POPE Francis has called for an end to militant violence on the first papal visit to Iraq, and said peacemakers should be given a chance.
After arriving in Baghdad under tight security the Pope headed to the country’s presidential palace.
“May the clash of arms be silenced … may there be an end to acts of violence and extremism,” he said, addressing Iraqi President Barham Salih, politicians and diplomats.
Later Francis met with priests, bishops and others at Our Lady of Salvation Cathedral in Baghdad.
In 2010 the cathedral came under assault when attackers used a combination of grenades, bullets and suicide vests to to kill at least 58 people.
Earlier Francis told reporters on his plane that he felt duty-bound to make the historic trip to Iraq because the country “has been martyred for so many years”.

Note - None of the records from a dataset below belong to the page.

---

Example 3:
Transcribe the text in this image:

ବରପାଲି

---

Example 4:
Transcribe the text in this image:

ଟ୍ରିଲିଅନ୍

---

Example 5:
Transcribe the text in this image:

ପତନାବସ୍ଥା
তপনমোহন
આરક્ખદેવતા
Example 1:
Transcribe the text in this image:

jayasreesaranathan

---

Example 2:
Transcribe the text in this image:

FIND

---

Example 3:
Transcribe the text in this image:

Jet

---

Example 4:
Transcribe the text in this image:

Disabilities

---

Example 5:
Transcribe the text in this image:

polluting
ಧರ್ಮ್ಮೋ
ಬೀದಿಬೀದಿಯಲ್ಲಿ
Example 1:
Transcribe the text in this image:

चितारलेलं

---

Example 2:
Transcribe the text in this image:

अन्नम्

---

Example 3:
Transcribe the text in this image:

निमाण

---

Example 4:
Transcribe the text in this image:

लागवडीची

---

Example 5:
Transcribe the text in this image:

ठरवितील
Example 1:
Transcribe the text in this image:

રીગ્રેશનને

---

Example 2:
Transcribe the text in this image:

War has taken a heavy toll. Iraq has only 250,000 Christians, compared to 1.4 million two decades ago.
After the US-led invasion in 2003, many Christians have fled abroad to escape the violence that has plagued the country.

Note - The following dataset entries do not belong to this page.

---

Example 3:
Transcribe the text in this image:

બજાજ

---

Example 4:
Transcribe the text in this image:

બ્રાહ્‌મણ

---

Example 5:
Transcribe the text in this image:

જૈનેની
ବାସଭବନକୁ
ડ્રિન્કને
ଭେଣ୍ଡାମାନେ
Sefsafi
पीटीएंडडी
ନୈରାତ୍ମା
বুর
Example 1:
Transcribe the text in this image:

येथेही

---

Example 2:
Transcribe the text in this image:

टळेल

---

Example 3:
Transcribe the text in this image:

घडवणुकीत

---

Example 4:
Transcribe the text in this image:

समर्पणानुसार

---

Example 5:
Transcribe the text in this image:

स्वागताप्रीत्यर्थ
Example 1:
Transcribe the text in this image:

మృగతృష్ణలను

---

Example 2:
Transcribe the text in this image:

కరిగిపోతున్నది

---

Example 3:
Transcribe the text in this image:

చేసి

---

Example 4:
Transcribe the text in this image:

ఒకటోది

Iraq is deploying thousands of additional security personnel to protect Pope Francis after a spate of rocket and suicide bomb attacks raised fears for his safety.
Earlier, the pope said he was “happy to making trips again” having earlier vowed not to “let down [the Iraqi people] for a second time” after Pope John Paul II cancelled plans for an Iraq trip in 1999 when talks with then-president Saddam Hussein’s government broke down.
In an area known as the cradle of civilization, the modern history of Mesopotamia — now present-day Iraq — has been scarred by lasting hardship: three decades of despotic rule, followed by nearly two decades of war and a wave of carnage unleashed by the Islamic State.

Pope Francis’s whirlwind tour will take him by plane, helicopter and possibly armoured car to four cities.
They include areas that most foreign dignitaries are unable to reach, especially in such a short space of time.
He will meet Iraq’s top Shi’ite Muslim cleric — 90-year-old Grand Ayatollah Ali al-Sistani — in the southern city of Najaf.
Francis will travel north to Mosul is a former Islamic State stronghold, where churches and other buildings there still bear the scars of conflict.
The pontiff will also visit Ur, birthplace of the prophet Abraham, who is revered by Christians, Muslims and Jews.
The meeting with Sistani, who wields great influence over Iraq’s Shi’ite majority and in the country’s politics, will be the first by a Pope.